--- BEGIN Extract to read ---

Our decisions have applied these basic principles of the Fourth Amendment to situations, like those in this case, in which police enter a home under the authority of an arrest warrant in order to take into custody the suspect named in the warrant. In Payton v. New York, 445 U. S. 573, 602 (1980), we noted that although clear in its protection of the home, the common-law tradition at the time of the drafting of the Fourth Amendment was ambivalent on the question of whether police could enter a home without a warrant. We were ultimately persuaded that the “overriding respect for the sanctity of the home that has been embedded in our traditions since the origins of the Republic” meant that absent a warrant or exigent circumstances, police could not enter a home to make an arrest. Id., at 603–604. We decided that “an arrest warrant founded on probable cause implicitly carries with it the limited authority to enter a dwelling in which the suspect lives when there is reason to believe the suspect is within.” Ibid.

--- END Extract to read ---

§ **Task**
Carry on the passage about police entering a home under an arrest warrant, starting after its last sentence.

--- BEGIN Information supplied ---

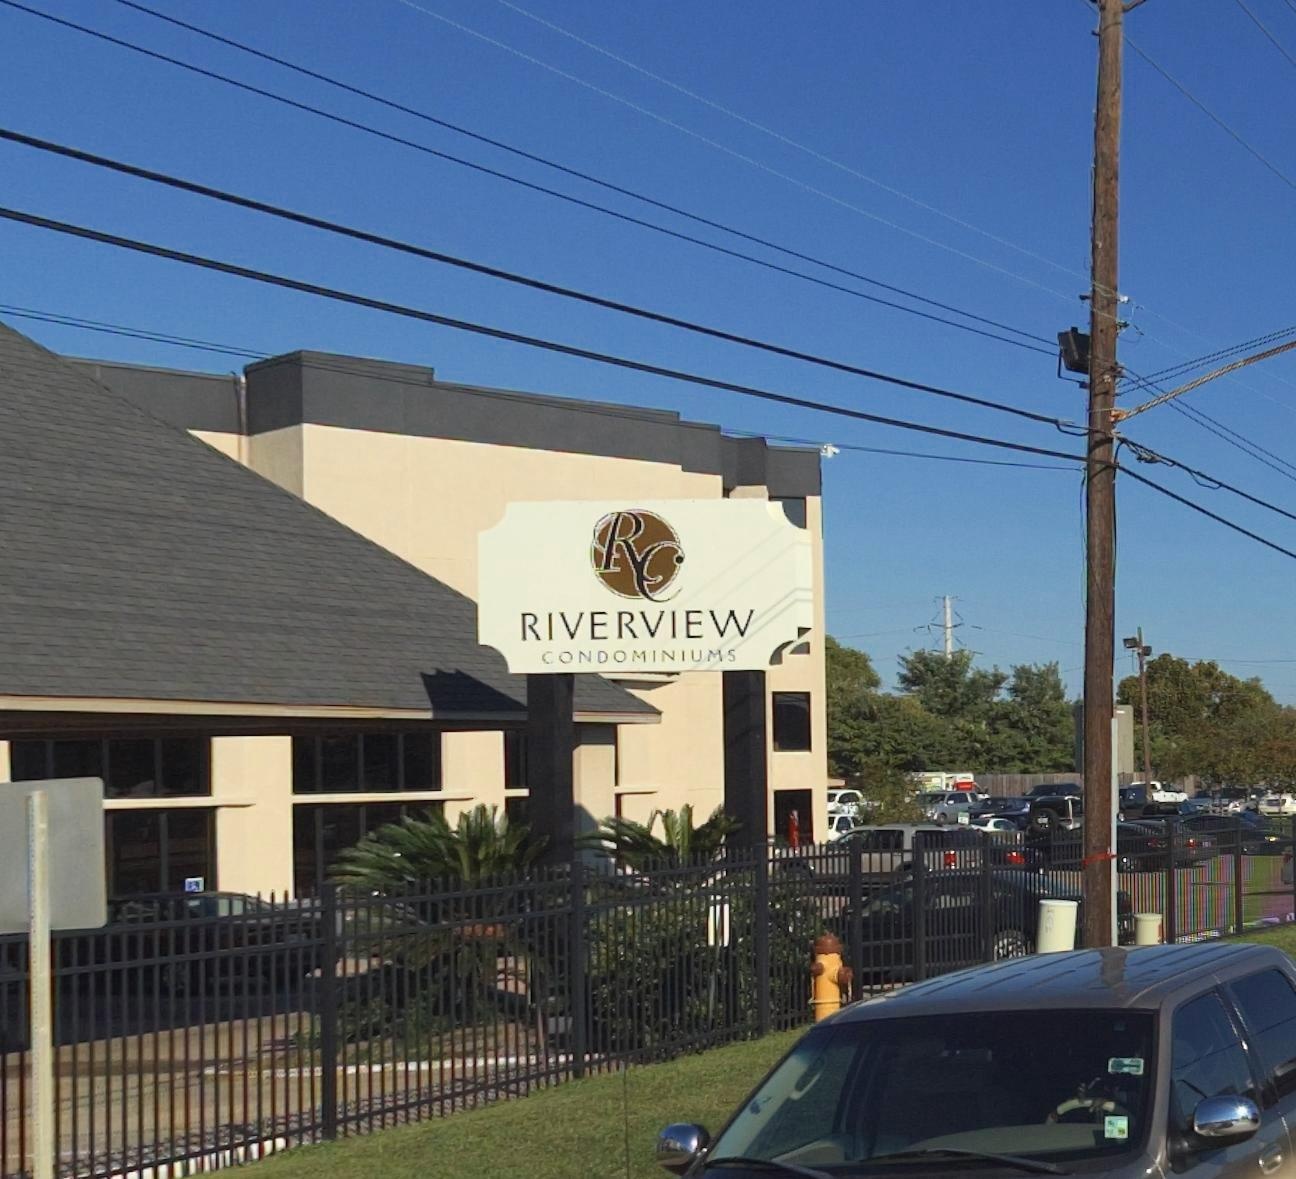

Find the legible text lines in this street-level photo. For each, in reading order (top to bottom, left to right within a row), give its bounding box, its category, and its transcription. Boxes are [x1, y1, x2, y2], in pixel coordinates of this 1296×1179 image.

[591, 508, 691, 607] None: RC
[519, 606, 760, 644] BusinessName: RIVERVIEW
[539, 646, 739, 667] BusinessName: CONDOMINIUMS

--- END Information supplied ---

§ **Response below**
Here, of course, the officers had such a warrant, and they were undoubtedly entitled to enter the Wilson home in order to execute the arrest warrant for Dominic Wilson. But it does not necessarily follow that they were entitled to bring a newspaper reporter and a photographer with them. In Horton v. California, 496 U. S. 128, 140 (1990), we held “[i]f the scope of the search exceeds that permitted by the terms of a validly issued warrant or the character of the relevant exception from the warrant requirement, the subsequent seizure is unconstitutional without more.” While this does not mean that every police action while inside a home must be explicitly authorized by the text of the warrant, see Michigan v. Summers, 452 U. S. 692, 705 (1981) (Fourth Amendment allows temporary detainer of homeowner while police search the home pursuant to warrant), the Fourth Amendment does require that police actions in execution of a warrant be related to the objectives of the authorized intrusion, see Arizona v. Hicks, 480

U. S. 321, 325 (1987). See also Maryland v. Garrison, 480

U. S. 79, 87 (1987) (“[T]he purposes justifying a police search strictly limit the permissible extent of the search”).

Certainly the presence of reporters inside the home was not related to the objectives of the authorized intrusion. Respondents concede that the reporters did not engage in the execution of the warrant, and did not assist the police in their task. The reporters therefore were not present for any reason related to the justification for police entry into the home— the apprehension of Dominic Wilson.

This is not a case in which the presence of the third parties directly aided in the execution of the warrant. Where the police enter a home under the authority of a warrant to search for stolen property, the presence of third parties for the purpose of identifying the stolen property has long been approved by this Court and our common-law tradition. See, e.g., Entick v. Carrington, 19 How. St. Tr. 1029, 1067 (K. B. 1765) (in search for stolen goods case, “‘[t]he owner must swear that the goods are lodged in such a place. He must attend at the execution of the warrant to shew them to the officer, who must see that they answer the description”) (quoted with approval in Boyd v. United States, 116 U. S. 616, 628 (1886)).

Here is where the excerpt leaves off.